En pocas palabras, el yogur es un alimento que se obtiene a partir de la fermentación de leche, sobre la que se suele actuar para conseguir incrementar su extracto seco y conseguir así que el producto final tenga una consistencia adecuada. La definición que establece la legislación es la siguiente: "Se entiende por «yogur» o «yoghourt» el producto de leche coagulada obtenida por fermentación láctica mediante la acción de Lactobacillus bulgaricus y Streptococcus thermophilus a partir de leche pasterizada, leche concentrada pasterizada, leche total o parcialmente desnatada pasterizada, leche concentrada pasterizada total o parcialmente desnatada, con o sin adición de nata pasterizada, leche en polvo entera, semidesnatada o desnatada, suero en polvo, proteínas de leche y/u otros productos procedentes del fraccionamiento de la leche". (Como curiosidad, observa que esta definición implica que muchos de los productos lácteos a los que habitualmente llamamos yogures, como Actimel, Activia, etc., realmente no lo son, dado que utilizan otros fermentos lácticos. Por eso no muestran las palabras "yogur" o "yoghourt" en su etiquetado).
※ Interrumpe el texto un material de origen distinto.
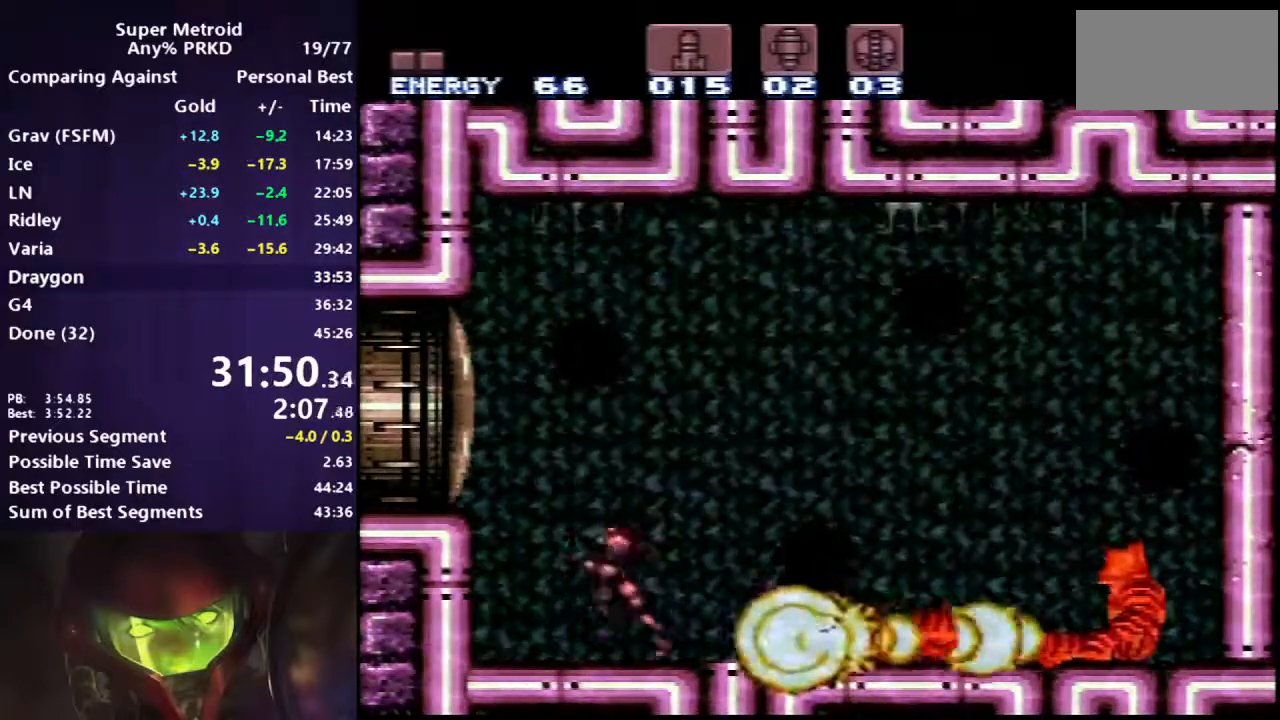
{"buttons": ["B"], "events": [[33, "DPAD_LEFT", "up"], [150, "DPAD_RIGHT", "down"], [200, "DPAD_RIGHT", "up"]]}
Por otra parte, la legislación indica además que "los microorganismos productores de la fermentación láctica deben ser viables y estar presentes en el producto terminado en cantidad mínima de 1x107 colonias por gramo o mililitro".
¿Cómo se elabora el yogur?
De forma muy breve, las etapas más importantes para la elaboración del yogur y que nos interesan para poder dar respuesta a las preguntas que nos planteábamos al comienzo, son las siguientes (hablamos del yogur firme natural, es decir, de consistencia sólida y sin azúcar, ni aditivos u otros ingredientes, como frutas, cereales, etc.):
La leche, obtenida de forma higiénica a partir de animales sanos, es enfriada a 4ºC y mantenida a esa temperatura hasta su posterior tratamiento en la industria transformadora (ya hablamos sobre todo ello en un artículo anterior).
Una vez que la leche llega a la industria, se realizan una serie de análisis para conocer su calidad (temperatura, relación peso/volumen, contenido de grasa y proteínas, contenido total de bacterias, recuento de células somáticas, presencia de bacterias patógenas, presencia de antibióticos, residuos de productos de limpieza, bacteriófagos, enzimas, etc.). Es fundamental partir de una leche con una adecuada calidad bacteriológica, que permita posteriormente el crecimiento de los fermentos lácticos.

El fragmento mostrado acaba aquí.